Repeat the stretch of entries below from the line with "Which of A, B" through the line with "Sort A, B and". Include both ends and add nothing.

(Beginning of Entries provided)

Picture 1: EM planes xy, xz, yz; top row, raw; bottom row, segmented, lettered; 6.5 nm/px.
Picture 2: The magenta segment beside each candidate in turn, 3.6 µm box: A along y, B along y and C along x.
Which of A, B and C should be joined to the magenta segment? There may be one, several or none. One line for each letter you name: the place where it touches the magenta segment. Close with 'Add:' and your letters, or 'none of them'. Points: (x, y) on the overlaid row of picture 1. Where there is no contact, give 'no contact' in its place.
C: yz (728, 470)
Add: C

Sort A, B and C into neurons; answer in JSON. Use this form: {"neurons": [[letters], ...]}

(End of Entries provided)
(Beginning of Entries provided)

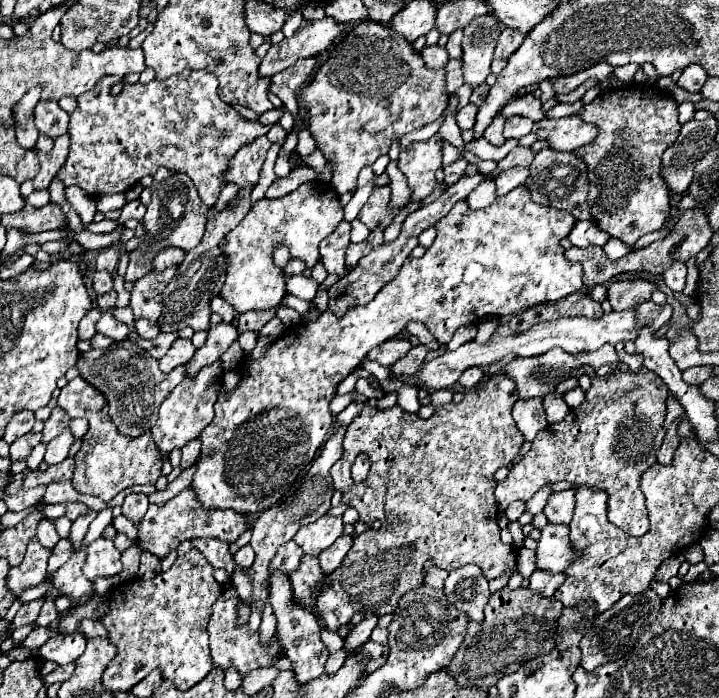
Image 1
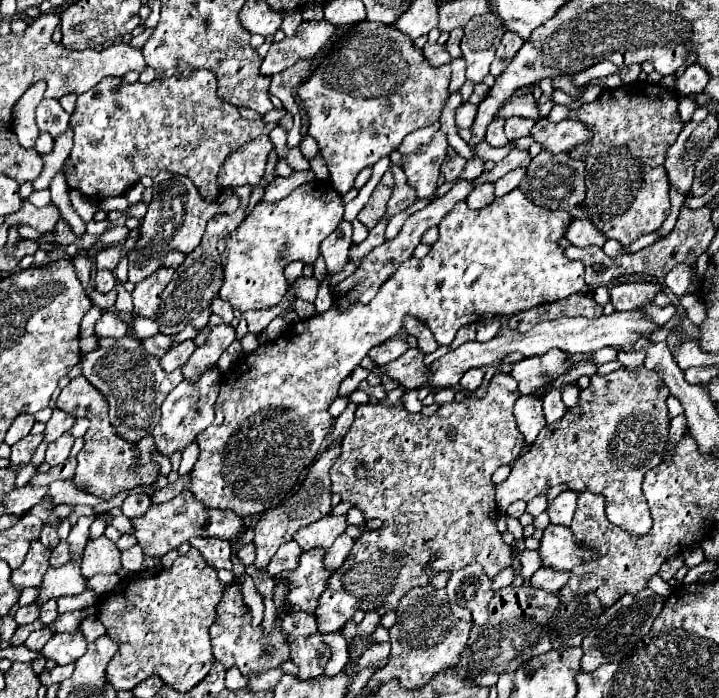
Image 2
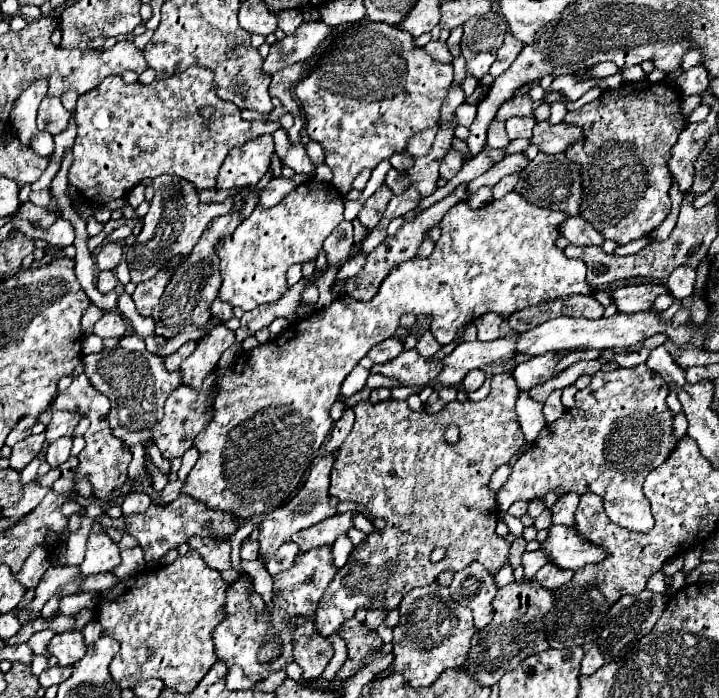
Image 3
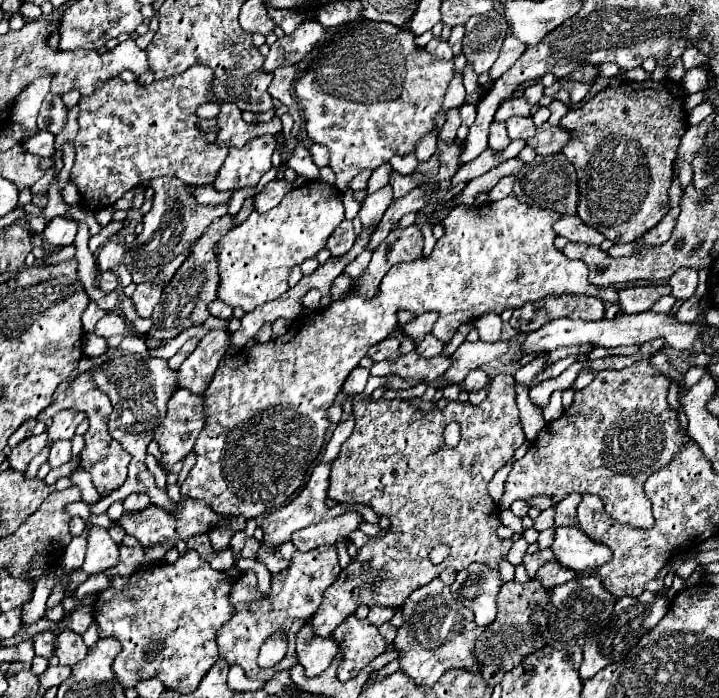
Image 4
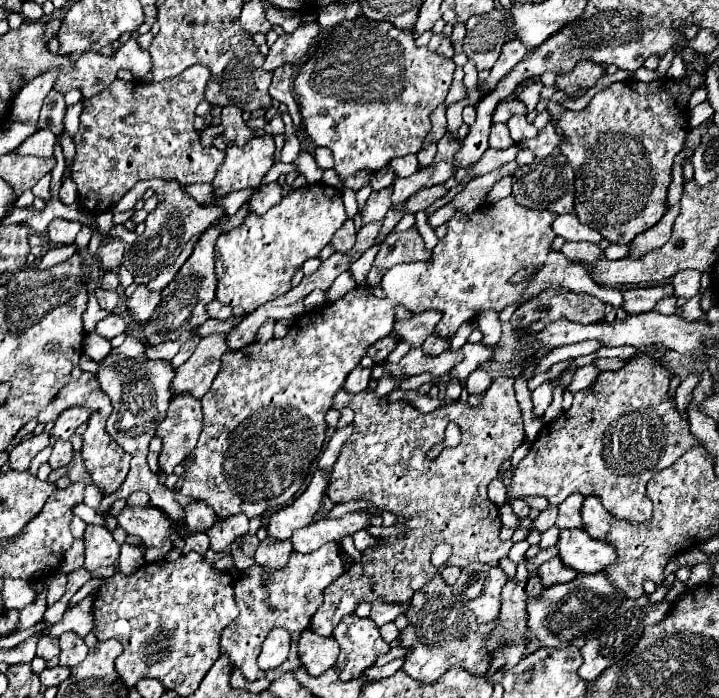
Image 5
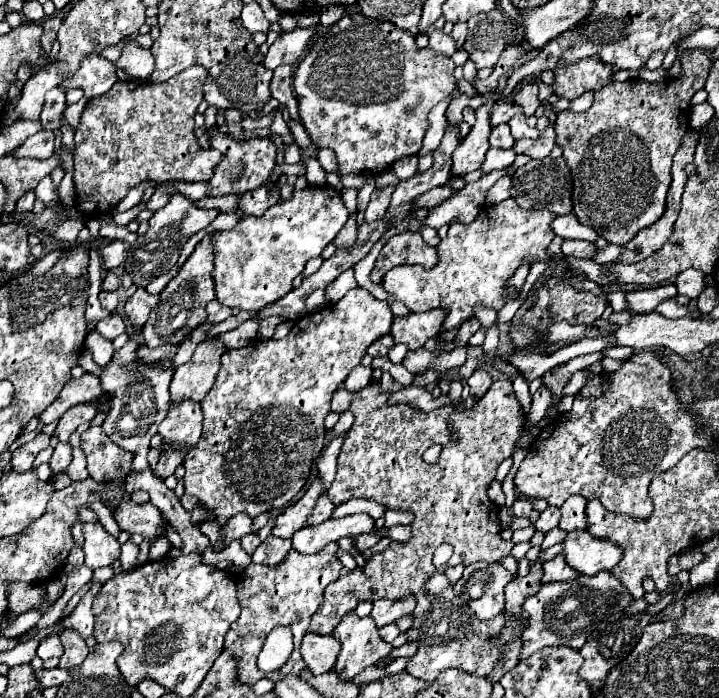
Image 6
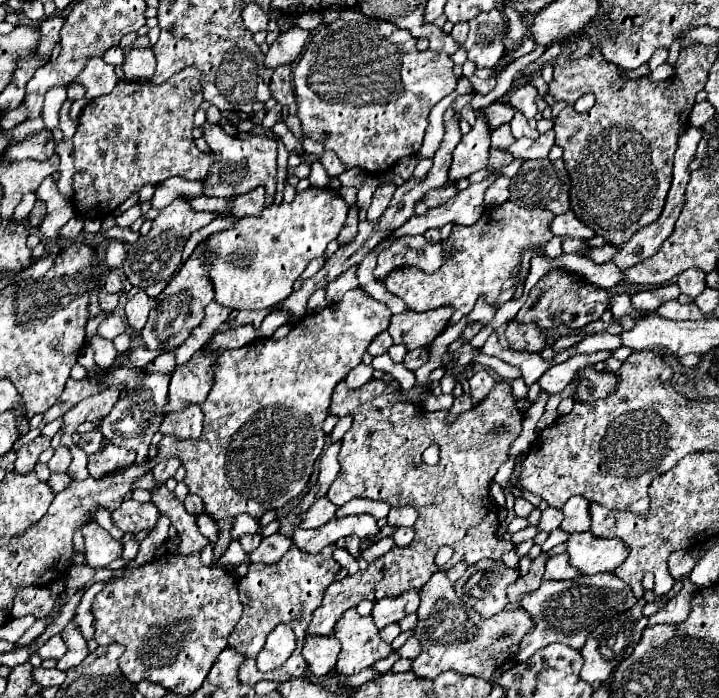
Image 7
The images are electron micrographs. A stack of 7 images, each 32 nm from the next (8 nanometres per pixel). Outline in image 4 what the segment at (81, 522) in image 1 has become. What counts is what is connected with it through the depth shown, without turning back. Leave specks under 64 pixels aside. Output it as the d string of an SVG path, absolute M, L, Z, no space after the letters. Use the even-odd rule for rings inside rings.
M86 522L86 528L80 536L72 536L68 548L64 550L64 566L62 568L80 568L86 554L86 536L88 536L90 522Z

(End of Entries provided)

■ Answer to the exercise ■
Which of A, B and C should be joined to the magenta segment? There may be one, several or none. One line for each letter you name: the place where it touches the magenta segment. Close with 'Add:' and your letters, or 'none of them'. Points: (x, y) on the overlaid row of picture 1. Where there is no contact, give 'no contact' in its place.
C: yz (728, 470)
Add: C

Sort A, B and C into neurons; answer in JSON. Use this form: {"neurons": [[letters], ...]}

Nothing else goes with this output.